**Task details:** Please state in a single number how many lines of the entries below include the word "casing".

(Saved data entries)

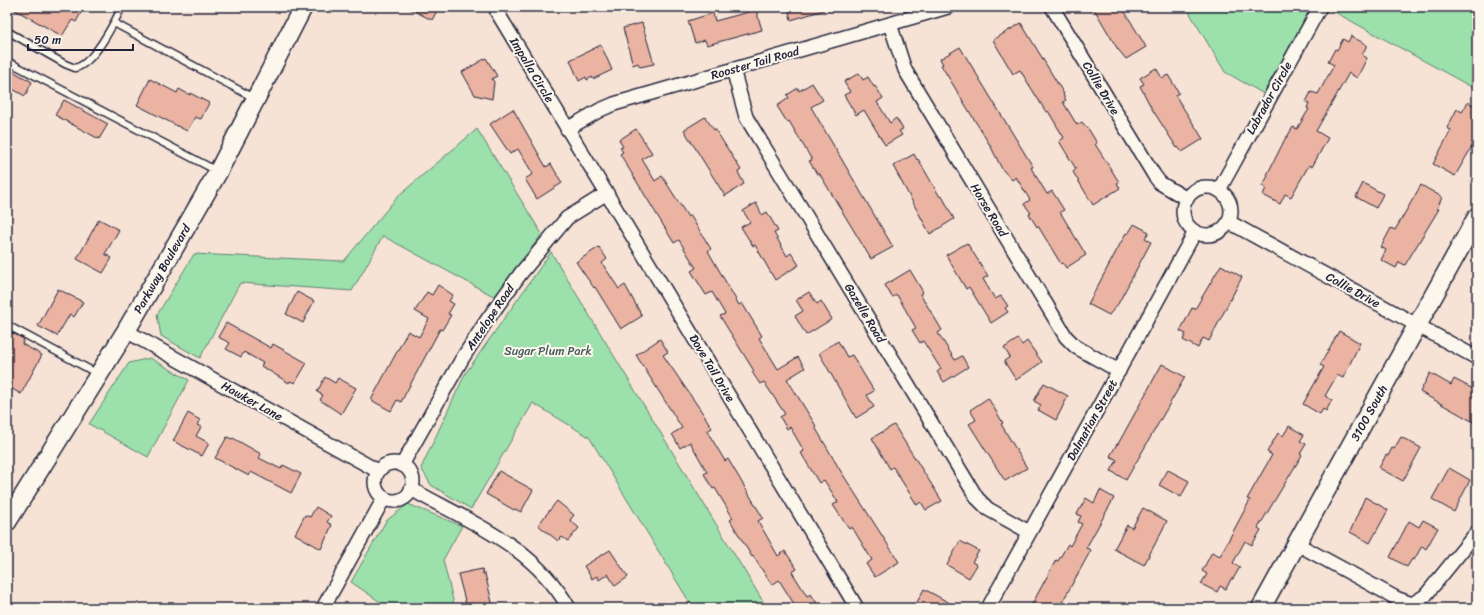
<svg xmlns="http://www.w3.org/2000/svg" width="1484" height="615" font-family="Sriracha,sans-serif">
<rect width="100%" height="100%" fill="#f6e3d6"/>
<filter id="ink" filterUnits="userSpaceOnUse"><feTurbulence type="fractalNoise" baseFrequency=".025" numOctaves="2"/><feDisplacementMap in="SourceGraphic" scale="8" xChannelSelector="R" yChannelSelector="G"/><feConvolveMatrix kernelMatrix="1 2 1 2 8 2 1 2 1" color-interpolation-filters="sRGB"/></filter>
<g filter="url(#ink)">
<!-- green -->
<g fill="#9ce0ab" stroke="#5f8173">
<path d="M1186 7H1311L1264 94 1225 72Z"/>
<path d="M1332 7H1470L1477 11V90L1331 10Z"/>
<path d="M477 129 542 234 495 297 383 236 352 291 240 283 200 358 161 336 157 315 194 254 344 261 398 196Z"/>
<path d="M551 252 767 608H693L589 437 533 403 471 509 431 485 421 468 465 374Z"/>
<path d="M150 358 189 380 148 457 89 424 129 363Z"/>
<path d="M408 504 462 526 443 560 455 608H389L351 582 386 521Z"/>
</g>
<!-- building -->
<g fill="#ebb3a2" stroke="#22223b">
<path d="M10 7H84L76 22 72 20 62 36Z"/>
<path d="M406 7H439L432 20Z"/>
<path d="M788 7H823L824 10 791 20Z"/>
<path d="M1093 7H1122L1146 47 1126 59 1117 48Z"/>
<path d="M756 10 762 30 707 45 705 40 695 43 688 21 713 13 715 21Z"/>
<path d="M642 23 654 64 640 67 638 63 633 65 623 28Z"/>
<path d="M1021 23 1064 94 1063 95 1066 100 1063 102 1077 125 1082 122 1089 130 1097 143 1095 144 1119 182 1117 183 1120 188 1093 205 1073 172 1076 169 1059 141 1064 138 1048 111 1046 112 1020 70 1013 74 993 40Z"/>
<path d="M1351 36 1367 45 1362 55 1367 58 1357 78 1349 73 1316 131 1328 138 1312 167 1309 165 1291 197 1285 194 1280 204 1263 195 1266 188 1262 186 1268 176 1267 175 1286 137H1287L1293 127 1297 129 1309 109 1307 108 1309 103 1306 102 1311 92 1318 94 1334 65 1328 62 1335 49 1337 50 1343 39 1348 42Z"/>
<path d="M601 45 612 70 593 79 592 77 587 80 586 77 579 81 570 60Z"/>
<path d="M960 47 1033 167 1031 168 1047 194 1052 191 1064 210 1060 212 1086 255 1066 268 1063 263 1061 264 1038 226 1037 227 1029 214 1031 213 1024 204 1030 200 1016 177 1012 180 1002 169 991 147 941 65 943 64 940 59Z"/>
<path d="M486 58 497 76 492 79 494 82 492 99 475 95 462 72Z"/>
<path d="M7 68 32 82 25 96 7 86Z"/>
<path d="M1156 68 1162 78 1168 75 1179 93 1175 95 1203 139 1182 152 1178 147 1177 148 1152 109 1140 86 1144 84 1140 78Z"/>
<path d="M859 73 863 80 868 77 874 87 875 86 883 98 877 102 890 123 896 118 903 129 899 131 902 135 885 145 864 110 856 115 844 95 850 92 844 82Z"/>
<path d="M150 79 177 93 179 89 190 95V93L209 103 201 119 195 117 187 131 137 105Z"/>
<path d="M812 83 823 100 811 107 893 247 871 259 819 173 817 174 809 161 812 160 789 121 787 122 777 106 789 98 787 95 798 88 799 91Z"/>
<path d="M64 100 108 124 99 139 55 115Z"/>
<path d="M1468 102 1477 107V138L1455 176 1433 164 1451 130 1447 128 1457 109 1462 112Z"/>
<path d="M513 109 546 167 551 164 562 183 537 199 525 179 533 174 518 149 510 154 490 124Z"/>
<path d="M705 117 714 130 715 129 741 170 738 172 744 184 725 196 684 130Z"/>
<path d="M636 129 652 153 642 159 655 181 662 176 688 217 690 215 711 249 708 251 739 305 742 303 762 336 759 338 778 369 798 357 805 368 787 379 816 426 815 427 840 470 899 562 875 577 866 564 872 560 852 527 849 529 833 505 838 502 824 480 819 483 801 453 804 451 790 427 787 429 780 417 785 414 764 382 760 384 752 372 754 371 720 316 725 314 712 292 706 295 691 271 696 268 679 240 674 243 620 154 623 152 620 148 623 147 619 140Z"/>
<path d="M914 154 917 160 918 159 940 197 942 196 954 219 930 234 893 166Z"/>
<path d="M1363 183 1383 194 1376 208 1356 197Z"/>
<path d="M1421 185 1442 197 1437 209H1439L1405 265 1399 262 1396 268 1381 260 1386 250 1381 247 1391 228 1395 230Z"/>
<path d="M756 203 762 215 767 212 778 231 774 233 787 256 791 253 799 265 775 280 755 245 753 246 741 227 750 222 743 211Z"/>
<path d="M99 219 119 230 105 254 112 258 103 273 77 259Z"/>
<path d="M1134 224 1149 232 1145 238 1151 242 1118 304 1109 315 1088 304 1126 233 1128 234Z"/>
<path d="M967 243 988 276 983 279 995 299 1001 296 1008 306 1005 308 1008 312 991 323 969 287 966 289 946 255Z"/>
<path d="M599 247 607 259 602 263 619 289 625 285 642 316 621 329 595 287 594 288 576 262Z"/>
<path d="M1221 265 1242 277 1209 341 1203 338 1198 348 1183 340 1186 334 1180 331 1192 308 1195 309Z"/>
<path d="M910 270 923 292 920 294 942 330 938 333 955 360 962 356 968 367 944 382 937 372 941 369 923 341 920 343 912 330 916 328 897 295 892 297 885 285Z"/>
<path d="M438 285 453 295 449 301 454 304 448 314 451 315 442 330 440 329 401 402 397 400 391 411 371 400 408 331 419 337 429 319 415 311 427 292 432 295Z"/>
<path d="M58 289 83 302 74 317 70 314 57 336 38 326Z"/>
<path d="M297 292 314 301 303 323 286 314Z"/>
<path d="M809 292 817 304 821 301 832 319 806 335 795 316 803 311 796 300Z"/>
<path d="M226 323 271 348 273 344 307 363 295 383 290 381 289 383 261 366 263 363 244 352 241 357 226 349 230 343 218 337Z"/>
<path d="M1339 331 1360 343 1343 378 1337 375 1325 396 1332 400 1326 411 1323 409 1320 414 1303 404 1324 367 1320 365Z"/>
<path d="M12 333 24 339 22 344 42 355 21 394 7 386V341Z"/>
<path d="M660 339 668 352 663 355 704 415 712 428 707 431 725 461 728 459 763 518 758 521 778 556 785 551 797 569 792 572 807 596 811 594 820 608H788L794 604 779 580 772 585 753 556 752 557 730 520 733 518 715 488 713 489 704 474 707 472 690 442 680 448 672 434 682 428 636 355Z"/>
<path d="M1018 339 1022 345 1027 341 1042 362 1016 380 1004 361 1010 357 1004 348Z"/>
<path d="M838 341 847 357 852 355 874 391 867 395 874 407 856 418 819 353Z"/>
<path d="M1162 364 1185 377 1126 480 1111 471 1117 460 1110 456 1117 444H1118Z"/>
<path d="M1430 373 1451 385 1454 379 1477 391V424L1420 392Z"/>
<path d="M325 377 335 383 338 378 356 388 341 414 320 400 323 395 317 392Z"/>
<path d="M1044 383 1068 396 1056 420 1038 410 1041 405 1034 401Z"/>
<path d="M988 398 1003 423 1001 424 1027 468 1005 481 969 424 976 420 970 410Z"/>
<path d="M188 413 200 420 197 425 201 427 196 436 209 443 202 456 173 441Z"/>
<path d="M894 425 942 501 926 510 921 502 917 505 893 467 890 469 872 438Z"/>
<path d="M1289 426 1304 435 1300 441 1306 444 1300 454 1302 455 1258 528 1261 530 1252 545 1245 541 1233 563 1240 567 1233 579H1231L1226 589 1220 586 1217 592 1201 584 1207 574 1202 571 1212 552 1220 556 1250 500 1247 499 1272 455 1267 452 1278 433 1283 436Z"/>
<path d="M227 437 232 439 233 438 261 454 259 458 281 469 283 465 301 474 291 493 251 472 249 476 215 458Z"/>
<path d="M1401 437 1421 448 1403 481 1379 468 1386 455 1388 456 1392 448 1394 449Z"/>
<path d="M1449 468 1470 480 1454 512 1432 499Z"/>
<path d="M1168 470 1189 481 1181 497 1159 485Z"/>
<path d="M499 471 533 490 521 512 515 509 514 510 486 494Z"/>
<path d="M1100 490 1114 498 1086 548 1091 550 1059 608H1030L1056 560 1058 561 1068 544 1070 546 1082 524 1078 522 1081 516 1077 514 1086 498 1094 503Z"/>
<path d="M1365 497 1388 510 1370 543 1350 532Z"/>
<path d="M557 501 574 515 570 520 579 528 568 541 562 537 558 541 538 525Z"/>
<path d="M316 507 331 516 327 522 332 525 321 549 295 534 305 515 310 517Z"/>
<path d="M1143 508 1167 521 1144 565 1114 549 1127 525 1132 528Z"/>
<path d="M1423 520 1438 528 1426 549 1422 546 1414 560 1412 559 1407 567 1390 557 1409 521 1419 527Z"/>
<path d="M960 541 979 551 972 562 977 565 969 578 947 565Z"/>
<path d="M610 550 628 577 615 586 608 574 599 580 597 576 592 579 584 566Z"/>
<path d="M482 569 483 574H485L493 606 484 608H467L458 574Z"/>
<path d="M924 589 959 608H914Z"/>
</g>
<g fill="none" stroke-linecap="round" stroke-linejoin="round">
<defs>
<g id="lane">
<path d="M114 23 254 98"/>
<path d="M7 31 65 64 75 68C94 64 114 23 122 7"/>
<path d="M7 61 217 171"/>
<path d="M7 325 98 374"/>
</g>
<g id="street">
<path d="M1052 7 1154 175 1160 183 1187 199"/>
<path d="M497 12 857 608"/>
<path d="M890 24 905 70 1066 337 1076 347 1119 371"/>
<path d="M733 69 746 117 977 498 988 509 1029 532"/>
<path d="M567 129 600 110 614 104 948 7"/>
<circle cx="1207" cy="211" r="24"/>
<path d="M1219 190 1320 7"/>
<path d="M1229 222 1477 358"/>
<path d="M126 331 378 471"/>
<circle cx="394" cy="482" r="19"/>
<path d="M402 465 462 359 487 320 521 273 567 218 607 193"/>
<path d="M411 489C471 523 533 545 569 608"/>
<path d="M1297 544 1396 598 1412 604 1425 596 1477 532"/>
<path d="M323 608 384 498"/>
<path d="M988 608 1195 232"/>
</g>
<g id="secondary">
<path d="M7 522 126 331 218 172 303 7"/>
<path d="M1261 608 1477 217"/>
</g>
</defs>
<!-- lane casing -->
<use href="#lane" stroke="#22223b" stroke-width="9"/>
<!-- street casing -->
<use href="#street" stroke="#22223b" stroke-width="16"/>
<!-- secondary casing -->
<use href="#secondary" stroke="#22223b" stroke-width="21"/>
<!-- lane -->
<use href="#lane" stroke="#fbf7ec" stroke-width="6"/>
<!-- street -->
<use href="#street" stroke="#fbf7ec" stroke-width="13"/>
<!-- secondary -->
<use href="#secondary" stroke="#fbf7ec" stroke-width="18"/>
</g>
</g>
<g text-anchor="middle" stroke-width="4" stroke-linejoin="round" paint-order="stroke">
<!-- street labels -->
<g font-size="12" fill="#22223b" stroke="#fbf7ec">
<text transform="translate(755 63) rotate(-16)" y="4">Rooster Tail Road</text>
<text transform="translate(532 70) rotate(59)" y="4">Impalla Circle</text>
<text transform="translate(1101 88) rotate(59)" y="4">Collie Drive</text>
<text transform="translate(1269 98) rotate(-61)" y="4">Labrador Circle</text>
<text transform="translate(989 210) rotate(59)" y="4">Horse Road</text>
<text transform="translate(162 269) rotate(-60)" y="4">Parkway Boulevard</text>
<text transform="translate(1353 290) rotate(29)" y="4">Collie Drive</text>
<text transform="translate(865 313) rotate(59)" y="4">Gazelle Road</text>
<text transform="translate(490 317) rotate(-56)" y="4">Antelope Road</text>
<text transform="translate(712 368) rotate(59)" y="4">Dove Tail Drive</text>
<text transform="translate(252 401) rotate(29)" y="4">Hawker Lane</text>
<text transform="translate(1369 413) rotate(-61)" y="4">3100 South</text>
<text transform="translate(1092 420) rotate(-61)" y="4">Dalmatian Street</text>
</g>
<!-- park labels -->
<g font-size="12" fill="#475b5d" stroke="#fbf7ec">
<text x="548" y="355">Sugar Plum Park</text>
</g>
</g>
<!-- margin -->
<rect width="1484" height="615" fill="none" stroke="#fbf7ec" stroke-width="24"/>
<rect x="12" y="12" width="1460" height="591" fill="none" stroke="#22223b" stroke-width="1.5" filter="url(#ink)"/>
<!-- scale -->
<path d="M28 44v6h105v-6" fill="none" stroke="#22223b" stroke-width="2"/>
<text x="34" y="44" font-size="12" fill="#22223b" stroke="#fbf7ec" stroke-width="3" paint-order="stroke">50 m</text>
</svg>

**Result of this exercise:** 3